Un clima di militarizzazione crescente
Negli ultimi mesi la capitale americana ha visto un massiccio dispiegamento della Guardia Nazionale, schierata su ordine di Trump – con il benestare del Pentagono – per contrastare quello che il Presidente ha definito un aumento incontrollato della criminalità. Al momento, oltre duemila riservisti pattugliano le strade della città, pur senza poteri di arresto.
Il segretario alla Difesa Pete Hegseth ha annunciato l’imminente arrivo di altri 500 militari, dichiarando che l’attacco «non farà che rafforzare la nostra determinazione nel rendere Washington più sicura». Una scelta che riaccende il dibattito su fino a che punto sia opportuno utilizzare forze militari in ruoli tipicamente civili.
La questione delle immigrazioni dall’Afghanistan negli Stati Uniti
La sparatoria a Washington riapre una discussione mai sopita: quella sull’accoglienza degli afgani arrivati dopo il ritiro statunitense del 2021. Decine di migliaia di persone sono entrate nel Paese con protezioni speciali, tra visti umanitari, asilo e programmi dedicati agli ex collaboratori delle forze armate statunitensi.
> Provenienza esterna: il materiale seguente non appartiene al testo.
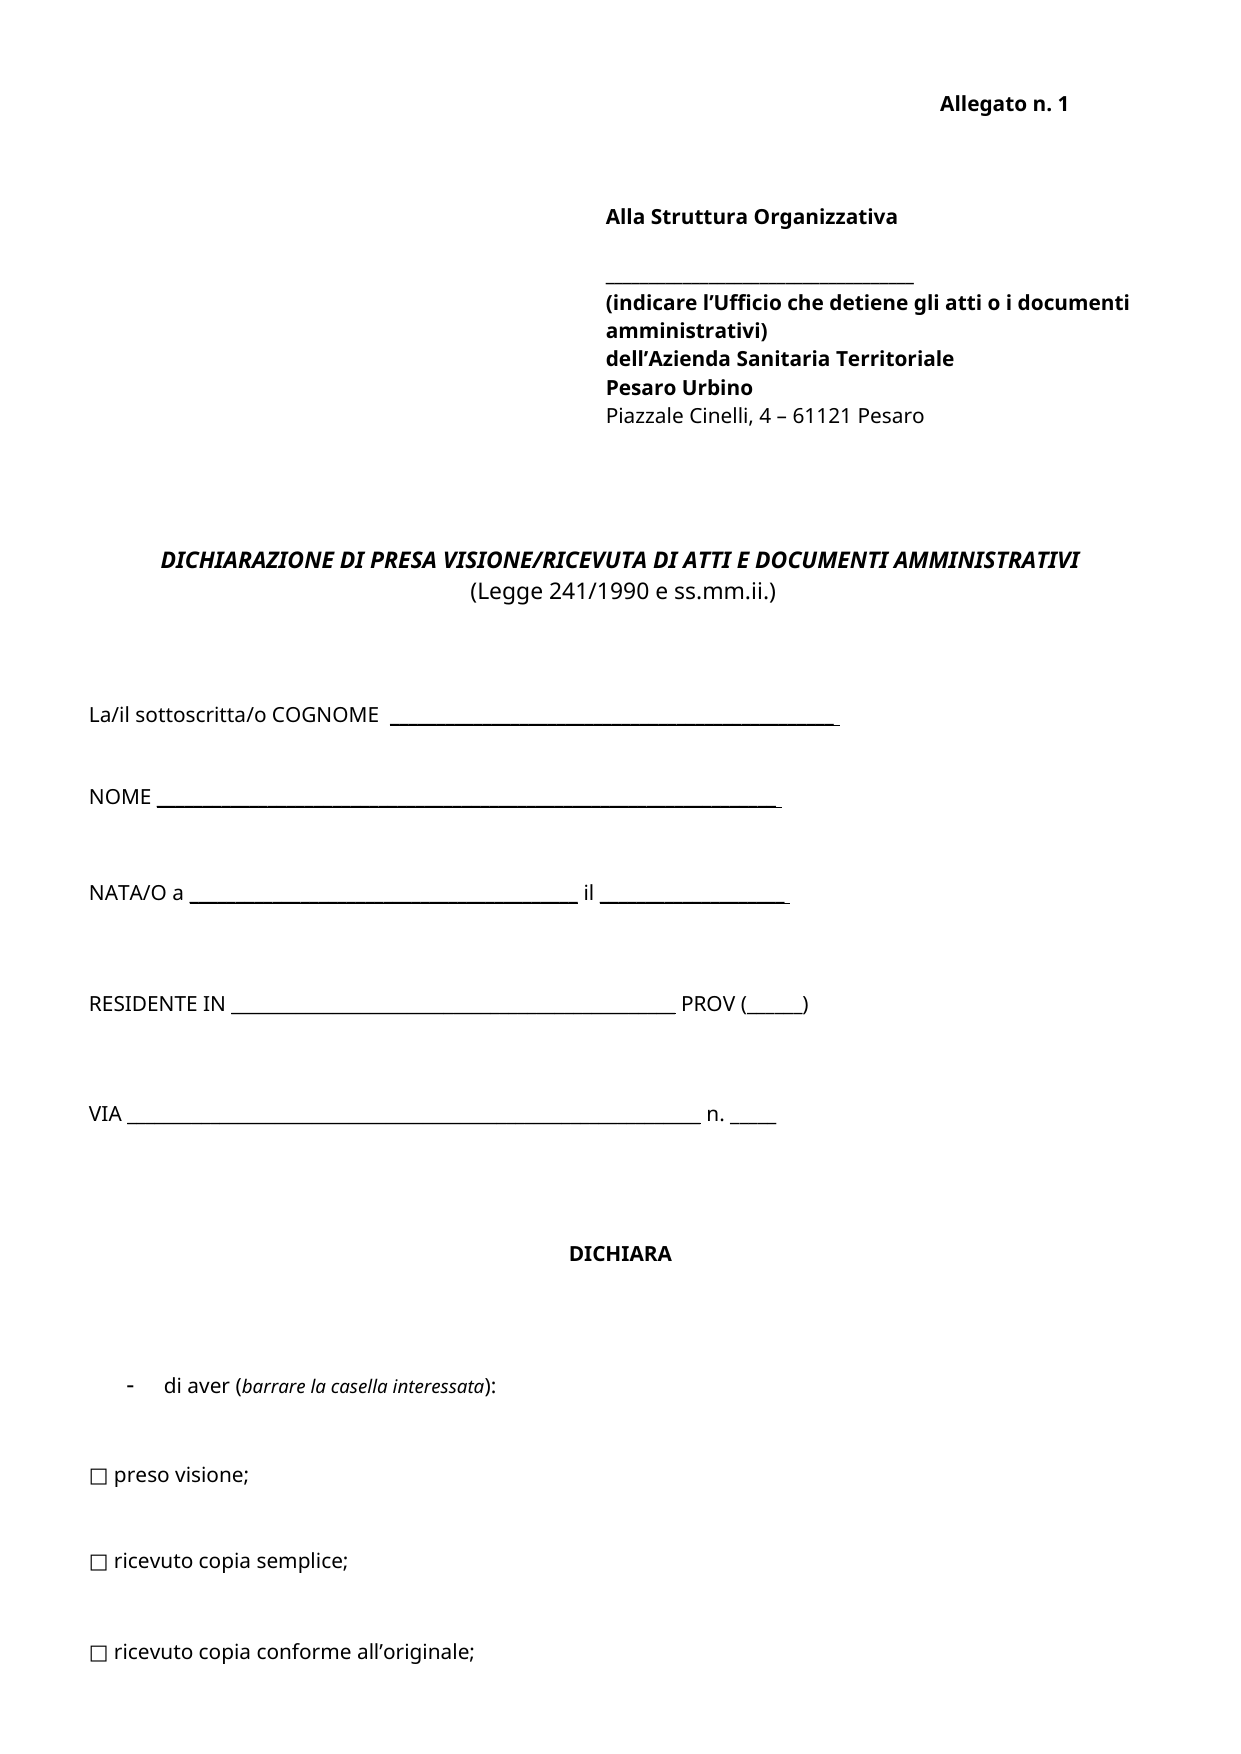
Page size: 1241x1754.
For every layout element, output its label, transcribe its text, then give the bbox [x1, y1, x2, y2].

text Pesaro Urbino [606, 373, 1152, 401]
text Allegato n. 1 [89, 89, 1152, 117]
text Piazzale Cinelli, 4 – 61121 Pesaro [605, 401, 1152, 430]
text VIA ______________________________________________________________ n. _____ [89, 1099, 1152, 1127]
text NATA/O a __________________________________________ il ____________________ [89, 878, 1152, 907]
text DICHIARAZIONE DI PRESA VISIONE/RICEVUTA DI ATTI E DOCUMENTI AMMINISTRATIVI [89, 544, 1152, 575]
text ____________________________________ [606, 259, 1152, 288]
text NOME ___________________________________________________________________ [89, 782, 1152, 811]
text (indicare l’Ufficio che detiene gli atti o i documenti amministrativi) [606, 288, 1152, 344]
text La/il sottoscritta/o COGNOME ________________________________________________ [89, 701, 1152, 729]
text RESIDENTE IN ________________________________________________ PROV (______) [89, 989, 1152, 1017]
list di aver (barrare la casella interessata): [126, 1367, 1152, 1401]
text DICHIARA [89, 1239, 1152, 1268]
text Alla Struttura Organizzativa [606, 202, 1152, 231]
text □ ricevuto copia semplice; [89, 1546, 1152, 1574]
text □ preso visione; [89, 1461, 1152, 1489]
text (Legge 241/1990 e ss.mm.ii.) [89, 575, 1152, 606]
text □ ricevuto copia conforme all’originale; [89, 1637, 1152, 1665]
text dell’Azienda Sanitaria Territoriale [606, 344, 1152, 373]
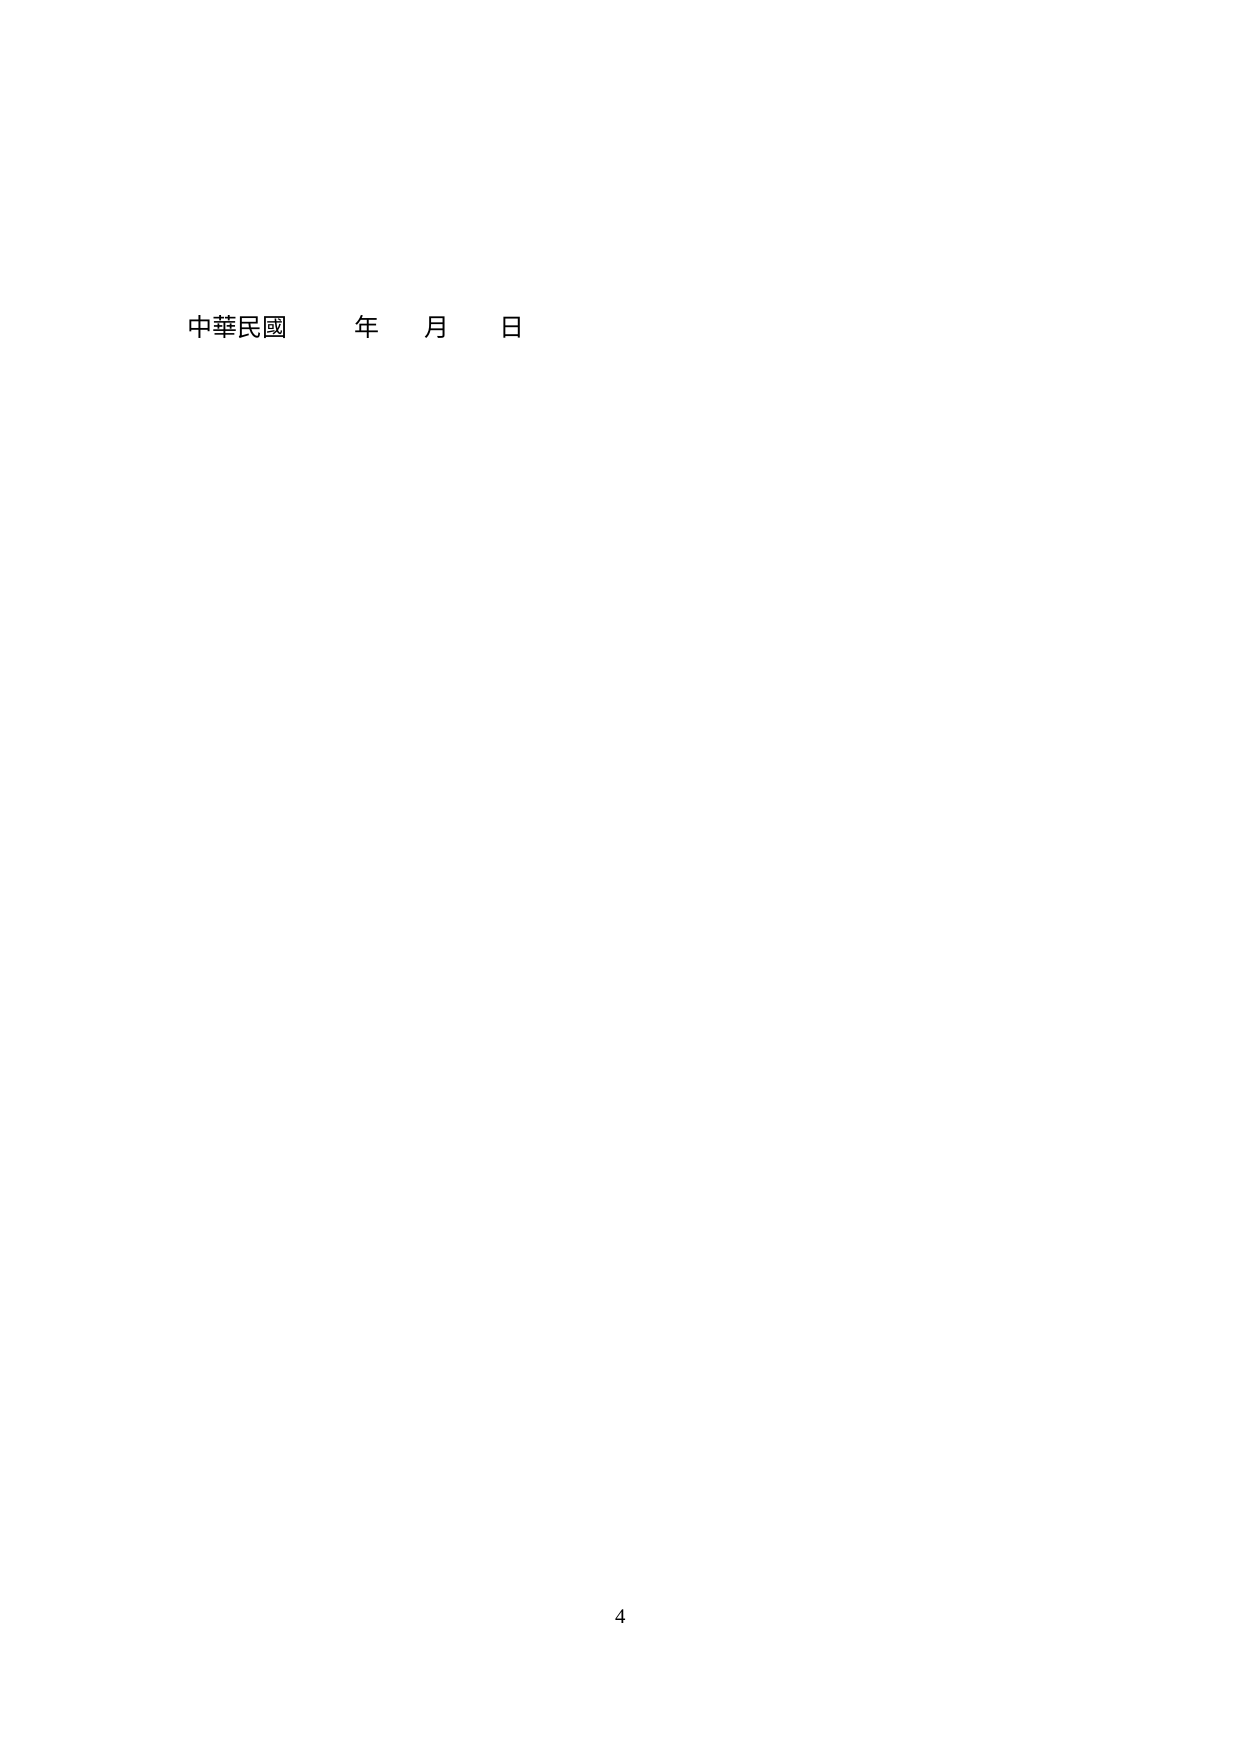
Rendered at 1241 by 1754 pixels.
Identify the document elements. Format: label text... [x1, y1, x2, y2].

text 中華民國 年 月 日 [187, 284, 1053, 346]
Negli ultimi mesi, l’amministrazione Trump aveva già annunciato restrizioni ai visti, inclusi divieti di viaggio per i cittadini di vari Paesi tra cui l’Afghanistan. In un documento trapelato due giorni prima della sparatoria, veniva indicata la volontà di esaminare nuovamente tutti i rifugiati ammessi durante la presidenza Biden, un processo che potrebbe interessare oltre 200.000 persone.
Un Paese diviso tra accoglienza e timori per la sicurezza
L’episodio della sparatoria a Washington rischia di diventare un nuovo punto di frattura nel dibattito americano sulle immigrazioni dall’Afghanistan e più in generale. Da una parte, chi teme che l’ingresso accelerato di migliaia di afghani abbia comportato un abbassamento degli standard di controllo; dall’altra, chi ricorda che molte di quelle persone hanno messo a rischio la propria vita collaborando con gli Stati Uniti.
Con il sospettato ancora ricoverato e senza una chiara ricostruzione delle sue motivazioni, le risposte definitive tardano ad arrivare. Nel frattempo, la questione migratoria torna a dominare la scena politica, mentre Washington tenta di fare i conti con un attacco che, più del suo bilancio, sembra destinato a lasciare un’impronta profonda nel clima del Paese.
La migrazione è diventata il banco di prova delle democrazie contemporanee: misura la capacità degli Stati di bilanciare sicurezza e diritti, ordine pubblico e valori costituzionali, pragmatismo e solidarietà. Le difficoltà di gestione non devono però oscurare una verità fondamentale: la mobilità è parte integrante della società globale e non può essere governata esclusivamente con logiche emergenziali o punitive, che spesso nascondono politiche xenofobe.